Stopped for supplies at a general store but surrounded by locals stocking up on anything and everything – we could not bring ourselves to buy water or food. Left the dark store full of ji-chan and ba-chan with two six-packs of Asahi and a set of long underwear for our driver Noguchi.

RikuzenTakata basically does not exist anymore. There is no way to describe the destruction other then as awesome.

Felt like a vulture for the first time today when we found our way to the evac center at the top of a hill overlooking the bay and interviewed evacuees. Standing in a hallway thrusting a camera into the smiling tear-streaked faces of people reuniting with friends and loved ones, poking around a gymnasium full of people who lost their homes, families, lives with a beta-cam and lights, while not the high point of my professional life- I understand and see clearly the necessity of it. I found it most interesting that even amidst the death and awful destruction, most people are still pulled to the TV camera and find it a positive thing. While rescue personnel and the authorities are of course not at all impressed by the cameras, people who have lost everything do not hesitate to give interviews when asked, and in the case of one high school girl, made a point of asking to ‘let’ her ‘explain’ what happened to to her mother and sister – all of them at home when the 9.0 brought decimation.

Otsuchi-cho

Today I saw what I would call raw destruction at the coast city of Otsuchi-cho. We approached from the mountains to the west of the ‘town that disappeared’, as the Japanese media has dubbed it, and slowly made our way towards the coastline. Maybe the worst hit area in terms of the body count: compared to the places I went yesterday and the day before, Otsuchi-cho was the most devastated.

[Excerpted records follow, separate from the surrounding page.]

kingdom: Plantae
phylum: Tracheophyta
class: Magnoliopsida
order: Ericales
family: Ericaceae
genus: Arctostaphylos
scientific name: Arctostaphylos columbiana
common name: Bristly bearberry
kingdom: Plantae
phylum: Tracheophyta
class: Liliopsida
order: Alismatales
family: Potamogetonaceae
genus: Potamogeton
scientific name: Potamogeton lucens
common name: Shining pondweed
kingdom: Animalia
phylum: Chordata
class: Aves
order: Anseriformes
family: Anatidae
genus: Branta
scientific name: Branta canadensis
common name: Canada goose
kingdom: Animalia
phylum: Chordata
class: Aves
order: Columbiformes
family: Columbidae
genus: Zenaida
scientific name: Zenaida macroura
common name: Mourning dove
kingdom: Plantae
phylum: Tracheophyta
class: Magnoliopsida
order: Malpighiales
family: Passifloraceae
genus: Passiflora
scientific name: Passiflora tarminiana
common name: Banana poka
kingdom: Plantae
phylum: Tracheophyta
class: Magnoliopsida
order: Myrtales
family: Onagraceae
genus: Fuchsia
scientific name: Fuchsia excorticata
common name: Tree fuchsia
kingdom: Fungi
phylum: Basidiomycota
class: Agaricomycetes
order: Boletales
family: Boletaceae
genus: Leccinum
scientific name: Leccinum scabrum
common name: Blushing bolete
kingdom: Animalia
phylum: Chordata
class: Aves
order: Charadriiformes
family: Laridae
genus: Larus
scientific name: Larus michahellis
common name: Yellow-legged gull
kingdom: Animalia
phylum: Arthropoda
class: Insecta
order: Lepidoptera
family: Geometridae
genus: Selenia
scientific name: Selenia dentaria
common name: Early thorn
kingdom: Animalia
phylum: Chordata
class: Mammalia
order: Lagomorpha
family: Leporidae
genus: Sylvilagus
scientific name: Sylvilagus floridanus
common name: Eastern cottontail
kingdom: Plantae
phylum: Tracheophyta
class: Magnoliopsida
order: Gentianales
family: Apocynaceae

After being destroyed by a tsunami, the sea wall built to protect the city from a tsunami trapped the wave in the small coastal valley multiplying the damage. The combination of wooden homes, unfortunately located fuel stations and the kerosene tanks most homes in the area used for heating sparked a ravaging fire. The fires from the town had spread to the surrounding woods and when we got there JSDF helicopters flew overhead shuttling tons of water from the sea and dousing the dozens of forest fires while the town itself was a smoking sea of blackened metal with fires burning here and there and the wreckage still giving off warm heat and the smell of oil. Teams of rescue personnel streamed in and out of the low lying town on paths thru the soot black cars, hollowed out houses, and other parts of peoples lives that were now reduced to smoldering debris.

While many of my generation have gone to war, I and most if not all of my friends and family have been fortunate enough not to have been to Afghanistan or Iraq or were in Haiti, or Sumatra and I am more thankful for that now then ever before. I also hope I never become a man who is jaded to the extent that the sights as I have seen does not effect him like a punch in the gut as they have done me today.